Does your hat have a stator?


----------



## liftoff1967 (Jan 15, 2014)

CO Snow said:


> Does your hat have a stator?


 Funny guy,,,,,,,,,,, funny guy. But to answer your question, no stator, not even a bridge rectifier.


----------



## SteveL (Dec 27, 2015)

I've been looking at options to add a light to my soon to be new Toro 721 QZE and will probably go with a battery powered bicycle headlight. Lots of options that will put off lots of light and could be added to any blower that lacks a stator.


----------



## nwcove (Mar 2, 2015)

im using two ( actually four )AA battery powered mounted lights , last night was the first run in snow, they were great, machine sat outside for the rest of the storm until tonight, no complaints.....a couple of hours on them now, one acted up a bit, but a "tap" brought it back to bright. $15 at costco..batteries included for three lights.


----------



## Kiss4aFrog (Nov 3, 2013)

Down by the starter you should have two wires. One is for a headlight and the other is for handwarmers.

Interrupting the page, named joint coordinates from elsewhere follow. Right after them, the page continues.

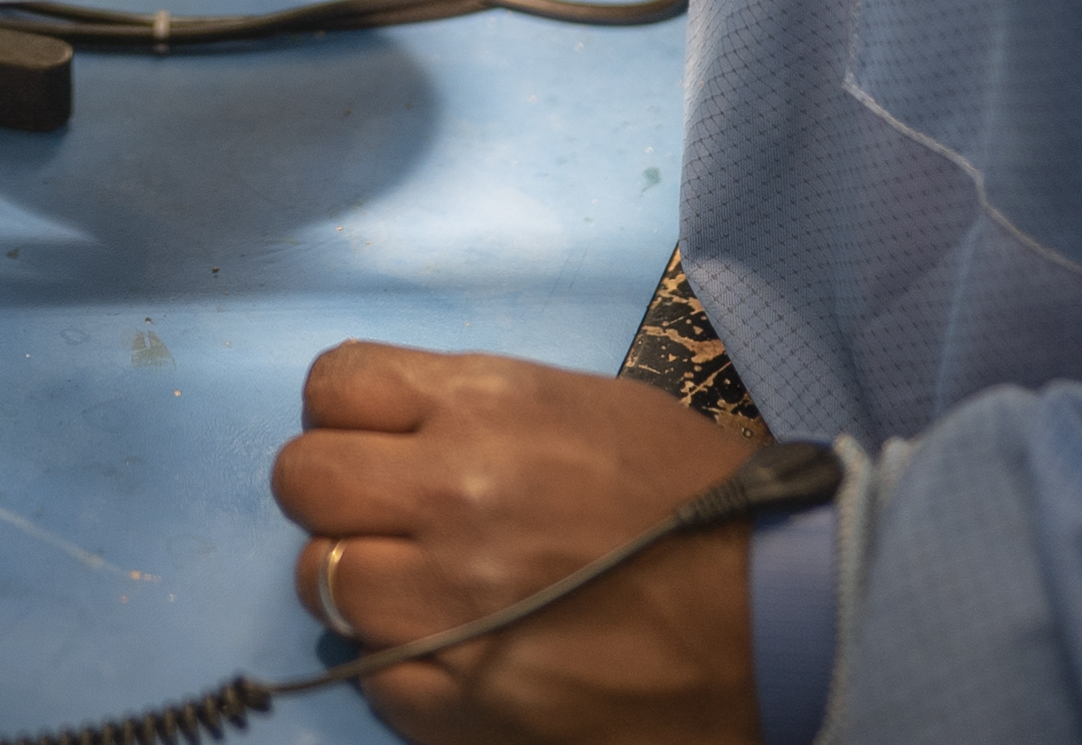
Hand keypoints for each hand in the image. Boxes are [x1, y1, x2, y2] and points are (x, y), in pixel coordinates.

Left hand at [271, 343, 764, 744]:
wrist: (779, 616)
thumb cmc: (694, 502)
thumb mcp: (584, 408)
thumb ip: (476, 410)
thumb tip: (398, 433)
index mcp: (485, 406)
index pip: (334, 384)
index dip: (344, 417)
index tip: (376, 443)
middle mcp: (451, 492)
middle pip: (303, 480)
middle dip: (335, 498)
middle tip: (386, 521)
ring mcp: (448, 601)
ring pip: (321, 580)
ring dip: (362, 586)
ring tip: (423, 594)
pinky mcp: (460, 698)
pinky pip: (369, 674)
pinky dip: (400, 667)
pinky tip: (457, 655)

Then you just need to run a wire to ground to complete the circuits.

I presently have a 55 watt driving light mounted on the top of the control panel and it's a bit dim as the system isn't really able to put out that much power but I'm building a rectifier and have a 18 watt LED flood ready to go as soon as the slow boat from (Ebay) China gets here. :wacko:

I have a 2410 and this is what the wiring looks like.


----------



## cloud (Nov 25, 2015)

Some of my buys

amplifier knob Picture - More Detailed Picture about Upscale single power rectifier filter 2 output power amplifier with a fuse board 2 * 10000UF / 63V Picture in Integrated Circuits from changjin zhong's store | Aliexpress.com | Alibaba Group

https://www.superbrightleds.com/mor...lies/12v-ac-to-dc-converter-module/1725/4134/

Spot lights 12Watts each:
https://www.amazon.com/gp/product/B00LN3Q6SS/ref=oh_aui_detailpage_o08_s00?ie=UTF8&psc=1

Flood lights 18Watts each:
Hot Sale 2X 4inch 18W Flood CREE LED Light Bar Work Offroad Boat Ute Car Truck | eBay


----------



## cloud (Nov 25, 2015)

*Some pics*

My first try at pics


----------



## cloud (Nov 25, 2015)

*oops*

right side up


----------



## dbert (Aug 25, 2013)

I got these for my Delorean based on a recommendation from Yanmar Ronin. 
http://www.amazon.com/TMS-LED-XT-18W30D-K-1260LM-Light-off-Road/dp/B00EA0ZB7I

I have only hooked them up for a minute to test them, but I still haven't installed it. I have a special switch I still need to install as the original switch is next to the light.








Edit. I missed your update with the photos. Wow. That out to do it. The outboard ones looks to be the same as those I linked to.


----------



## Kiss4aFrog (Nov 3, 2013)

I bought the same LEDs as you. I bought a four pack since I'll use them up and more on my herd.


----------



## dbert (Aug 25, 2013)

For $10 a piece they're awesome.


----------